🤖 AI Summary
To address the high data transfer overhead of inactive experts during MoE inference under GPU memory constraints, this paper proposes an error-bounded lossy compression-based expert offloading mechanism, leveraging SZ3 and CuSZp to efficiently compress and transfer inactive expert parameters between CPU and GPU. Key findings reveal a previously unobserved layer-wise sensitivity disparity among MoE experts: shallow and deep experts exhibit robustness to compression errors—sometimes even yielding slight accuracy gains—whereas middle-layer experts are highly sensitive, with even small errors causing significant performance degradation. Experiments demonstrate that the proposed method substantially reduces inter-device data transfer overhead while maintaining or improving overall inference accuracy. This work establishes a new paradigm for efficient MoE deployment in resource-constrained environments.
📝 Abstract
With the widespread application of Mixture of Experts (MoE) reasoning models in the field of LLM learning, efficiently serving MoE models under limited GPU memory constraints has emerged as a significant challenge. Offloading the non-activated experts to main memory has been identified as an efficient approach to address such a problem, while it brings the challenges of transferring the expert between the GPU memory and main memory. We need to explore an efficient approach to compress the expert and analyze how the compression error affects the inference performance.

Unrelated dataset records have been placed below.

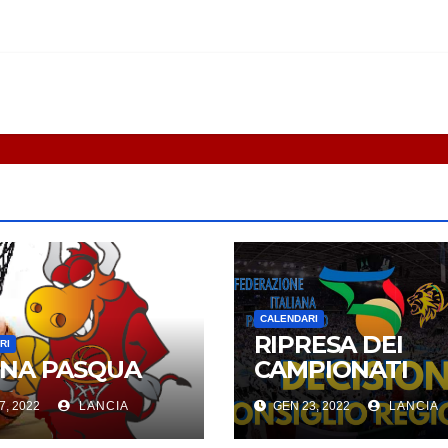
CALENDARI
RIPRESA DEI
RI
NA PASQUA
CAMPIONATI
7, 2022
LANCIA
GEN 23, 2022
LANCIA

To bridge this gap, we propose employing error-bounded lossy compression algorithms (such as SZ3 and CuSZp) to compress non-activated experts, thereby reducing data transfer overhead during MoE inference. We conduct extensive experiments across various benchmarks and present a comprehensive analysis of how compression-induced errors in different experts affect overall inference accuracy. The results indicate that experts in the shallow layers, which are primarily responsible for the attention mechanism and the transformation of input tokens into vector representations, exhibit minimal degradation in inference accuracy when subjected to bounded errors. In contrast, errors in the middle-layer experts, which are central to model reasoning, significantly impair inference accuracy. Interestingly, introducing bounded errors in the deep-layer experts, which are mainly responsible for instruction following and output integration, can sometimes lead to improvements in inference accuracy.